Abandonnées par leurs parents, les deux soeurs ont d’abord été élevées par leur grandmère, au Maroc. À sa mort, en vertu de la Kafala –prise en charge des enfants abandonnés dans le droit marocain–, elles sont recueillies par une de leurs tantes qui réside en France. Pendant cinq ans, elles ont vécu la même vie que les enfants d’ici, peut-être en plus pauvre. Leur tante Atika ne perçoit pas d’allocations familiales pour ses deux nièces, la CAF ayant refusé de les octroyer faute d’un certificat de l’Office des migrations internationales. À leur majorité, les jumelles demandent le renouvellement de leurs papiers,mais elles essuient un refus des services préfectoraux, où la politique du chiffre est devenue obsessionnelle. « Ils n’ont pas hésité à répondre que les sœurs étaient inconnues des services, explique Raphaël Maniez. Une expulsion, c’est un échelon de plus pour atteindre les quotas.  » L’Auvergne en serait déjà à 700 renvois… Patrick Stefanini,condamné à dix mois de prison avec sursis dans l’affaire des emplois fictifs de la mairie de Paris, considère que les jumelles doivent retourner au Maroc pour régulariser leur situation. Leur casier étant vierge, elles pourront ensuite, qui sait, briguer un emploi réel à la préfecture de Clermont2

Salma possède un drôle de papier, un « document de circulation pour mineur étranger », qu’elle n’a jamais eu à présenter.

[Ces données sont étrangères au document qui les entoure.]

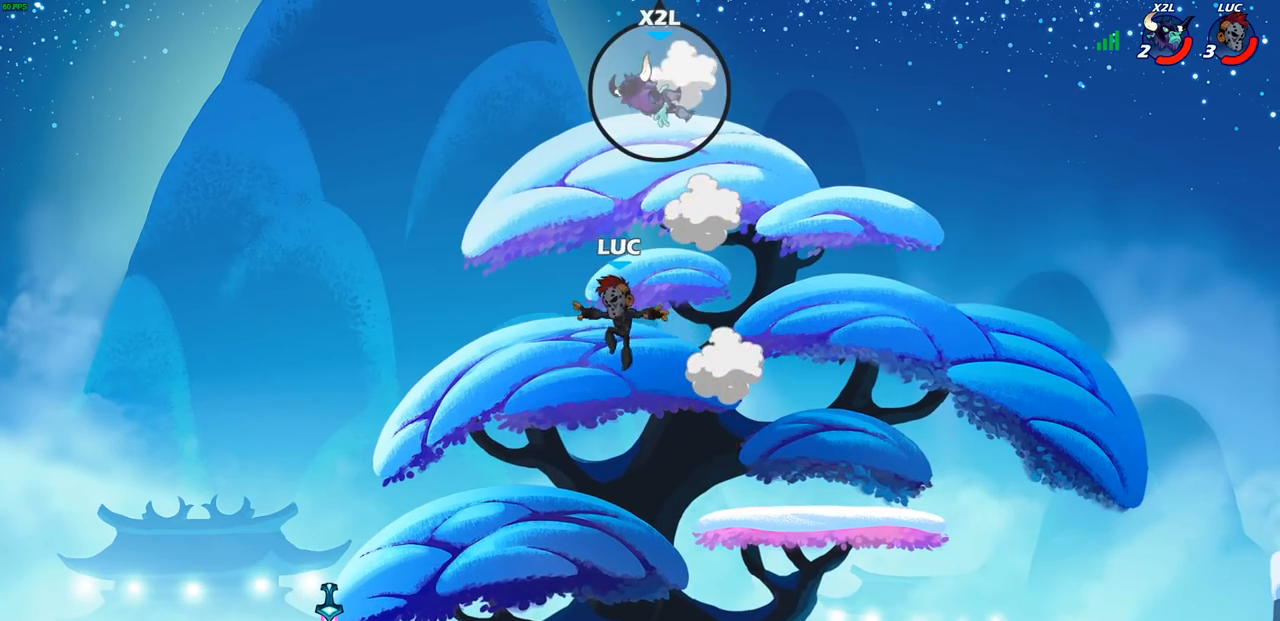
{"buttons": [], "left_stick": "left", "right_stick": "center", "events": [[233, "left_stick", "left"]]}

C’est une fille rangée, qui ne sortait pas et poursuivait un CAP restauration à l’institut des métiers, où l’on s’est solidarisé avec elle. De santé fragile, elle souffre de problèmes psychologiques. « On n’est pas un danger pour la France », glisse-t-elle timidement. Un danger, non. Juste un épouvantail pour diviser les pauvres. Comme l’affirme le démographe Hervé Le Bras, « dans ce mouvement irrationnel, la peur de l’autre rejoint l’antique mépris du pauvre ». Reste aux étrangers à se promener dès potron-minet en short beige, lunettes de soleil et Caméscope. C’est très Goldmann Sachs, paraît-il.


1 Au Moyen Âge, les étrangers vivant en France étaient soumis au droit d’aubaine : à leur mort, le souverain héritait de leurs biens. Ce droit fut aboli le 29 février 1872.

2 Salima est arrivée à Lyon le 7 mars, accueillie par ses tantes. Raphaël les accompagnait : « Elle est heureuse, mais avec un beau traumatisme de son passage en centre de rétention. » Quant à Salma, elle avait rendez-vous en préfecture le 11 mars.